Last week, we covered the first six of the "first-time buyers' dozen" from Irish Mortgage Corporation (IMC) - a set of useful tips for anybody considering entering the property market for the first time. We consider the second half-dozen pieces of advice this week, beginning with some advice on guarantors.
IMC points out that first-time buyers who have difficulty pushing themselves over the line to mortgage approval could choose to do so with the help of a parent or other relative.
Rather than getting this kindly to simply provide a lump sum however, the broker says it may be possible to get them to "guarantee" the loan repayments. This means that they will sign a agreement to ensure that they will pick up any repayments that you miss, for whatever reason, in the future. The problem of course is that the agreement will be legal in nature. This means that all parties involved must take time to consider the matter and invite legal advice before they sign. Foresight is thus extremely important.
At number eight, we have some guidance on the "rent-a-room" scheme - the system whereby homeowners can take in a certain amount of rent each month without incurring any tax liability.
At the moment, this limit stands at €635 per month, a level which would cover most rents for spare rooms in the type of properties first-time buyers can afford. It may not seem like much, but a monthly injection of this size could make all the difference when those bills kick in.
Next up, IMC looks at the possibility of extending a mortgage term to minimise initial repayments. The basic rule of thumb here is that longer terms (say 30, as opposed to 25 years) will cost less at the start of the mortgage but will cost more over the entire life of the loan.

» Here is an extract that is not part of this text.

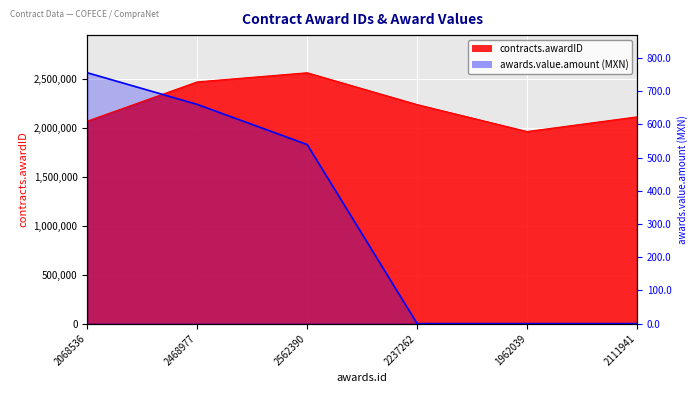

Between which two adjacent categories do awards.value.amount and contracts.awardID first intersect?

2068536 and 2468977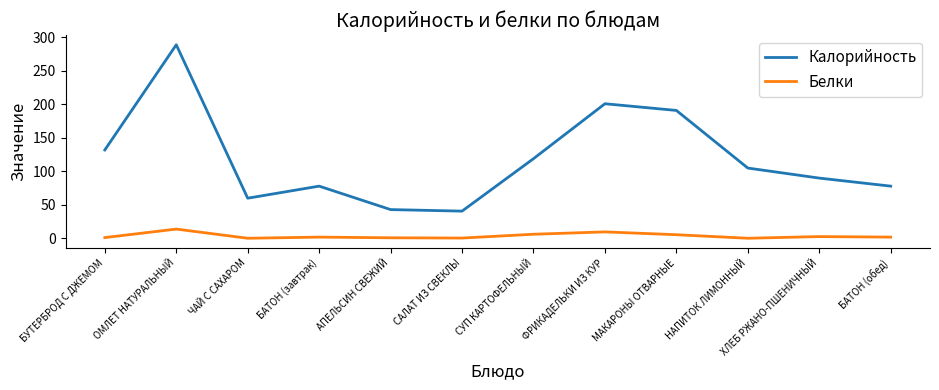

True or false: Белки and Калорийность cross at least once.

False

The example given is a buyer who borrows €250,000 at an APR of 3.1 per cent. Over 20 years, the monthly repayment would be almost €1,400 while, over 35 years, this would be reduced to €976. IMC points out that most people pay off their loans early, but this should of course never be taken as a given.
At number 10, we find interest-only mortgages, an option which usually fails to pop up on the horizon of the average first-time buyer. Again, the benefit here is that initial repayments will be lower, since they only cover the interest (not the capital) on the loan.
This type of loan, popular with investors, is available from a small number of Irish lenders, but usually only for a limited period of, for example, three years. After this stage, the loan will revert to the more familiar "annuity" type, where monthly repayments eat into both interest and capital.
The penultimate tip of the dozen concerns parental assistance, a phenomenon by now familiar to vast numbers of first-time buyers. Importantly, as IMC notes, the size of the lump sum mummy and daddy may wish to contribute to their little darling's house fund can be as little or large as they like. Now the only problem is persuading them it makes sense.
Last on IMC's list is arguably the most important tip of all - shop around. The broker points out, quite rightly, that there will be no substitute for a first-time buyer doing his or her own research before choosing a mortgage.
This means understanding the differences between fixed, variable and tracker loans, as well as having an idea of how interest rates can move in the future.
Buyers should also take time to check out different loan structures (such as current-account or the aforementioned interest-only loans) either on their own, or with the help of a broker.
Brokers levy no charge on borrowers, taking their commission instead from the lender with whom they place the loan. This system means it makes sense to go for a broker who has relationships with a large number of lenders and will thus (one would hope) be relatively agnostic when it comes to recommending one lender over another.